[Requirement] Reproduce part of the post on facing death as a student nurse word for word, starting at the words "Seemingly unrelated circumstances" and ending after "the same encounter.".

[Text section]

Seemingly unrelated circumstances

You all may realize that right now I am not in clinicals right now, and haven't been for quite some time now. But today I came across a scenario that I'm sure in my life as a student nurse and a future nurse I will definitely face: death. While I was at the Terrace, we heard report of an elderly resident who passed that myself and two other students cared for for a brief time. Today, I came across the same encounter.

At Berea, when a loved one of a staff member or a former professor passes on, a campus-wide email is sent from the Campus Christian Center titled "Notice of Bereavement." Like most of the other ones, I skim the name and say a small prayer for the family. This time was different. I actually recognized the name as someone I encountered on my first day at the hospital. By law I am not allowed to disclose the name, but I was a bit heart sick. Though I have never seen death before my eyes yet, I am convinced that I will at some point in my life. Yes, granted, it is very painful and saddening; my heart aches for this family. This person was someone's mother, grandmother, friend, what have you. As strange as it seems, death, in my life experience, heals.

[Remote sensing images with detected objects]
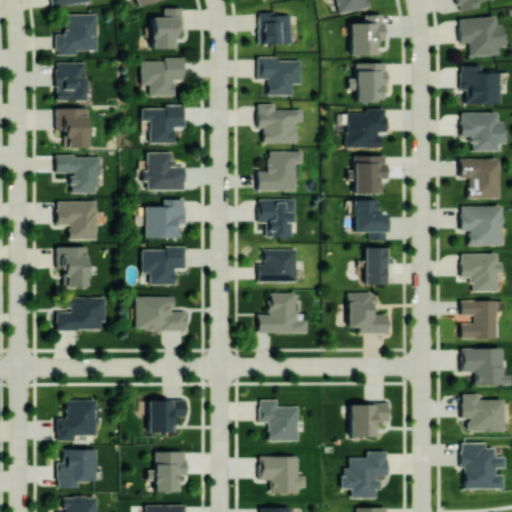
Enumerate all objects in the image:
building: (63, 1)
building: (139, 1)
building: (348, 4)
building: (462, 4)
building: (163, 27)
building: (272, 27)
building: (75, 33)
building: (477, 34)
building: (363, 35)
building: (277, 73)
building: (159, 74)
building: (68, 79)
building: (368, 80)
building: (476, 84)
building: (160, 120)
building: (275, 122)
building: (278, 122)
building: (70, 124)
building: (363, 126)
building: (362, 127)
building: (479, 128)
building: (480, 129)
building: (78, 170)
building: (276, 170)
building: (280, 170)
building: (160, 171)
building: (366, 172)
building: (366, 173)
building: (477, 175)
building: (479, 177)
building: (274, 214)
building: (277, 215)
building: (75, 217)
building: (162, 217)
road: (421, 217)
building: (367, 218)
building: (368, 218)
building: (478, 222)
building: (480, 224)
road: (18, 255)
road: (220, 255)
road: (403, 255)
road: (436, 255)
building: (160, 262)
building: (71, 263)
building: (276, 264)
building: (373, 264)
building: (278, 265)
building: (374, 265)
building: (477, 269)
building: (478, 270)
building: (80, 312)
building: (156, 312)
building: (362, 312)
building: (279, 313)
building: (363, 314)
building: (475, 317)
road: (202, 349)
building: (481, 364)
road: (210, 366)
road: (202, 382)
building: (478, 411)
building: (161, 413)
building: (363, 416)
building: (74, 418)
building: (276, 419)
road: (422, 440)
building: (74, 465)
building: (477, 465)
building: (166, 468)
building: (279, 471)
building: (362, 472)
road: (422, 478)
building: (76, 503)
building: (162, 507)
building: (271, 508)
building: (368, 508)
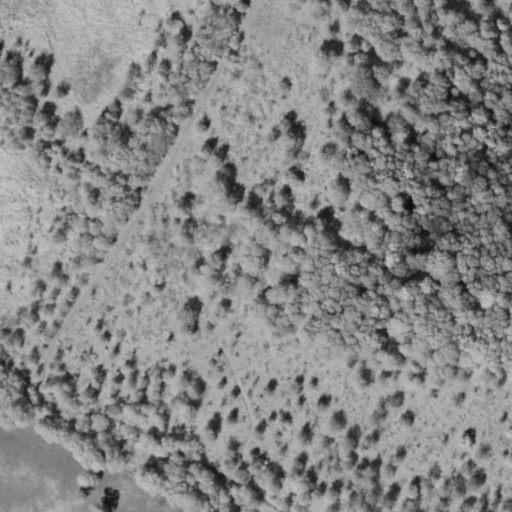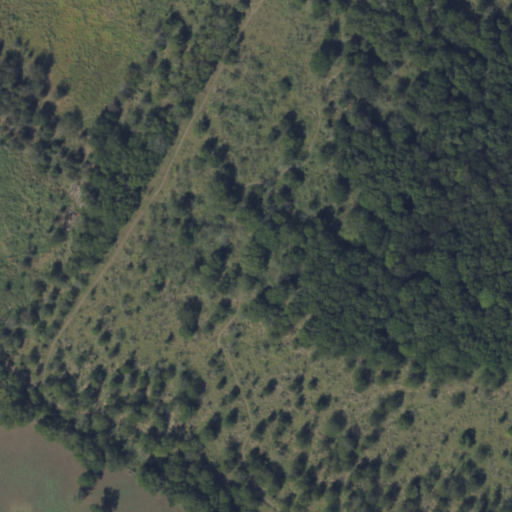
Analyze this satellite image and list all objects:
road: (249, 4)
road: (255, 6)
road: (323, 87)
road: (147, 202)
road: (219, 333)
road: (11, 370)
road: (138, 439)
road: (270, 503)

[Solution below]
Seemingly unrelated circumstances

You all may realize that right now I am not in clinicals right now, and haven't been for quite some time now. But today I came across a scenario that I'm sure in my life as a student nurse and a future nurse I will definitely face: death. While I was at the Terrace, we heard report of an elderly resident who passed that myself and two other students cared for for a brief time. Today, I came across the same encounter.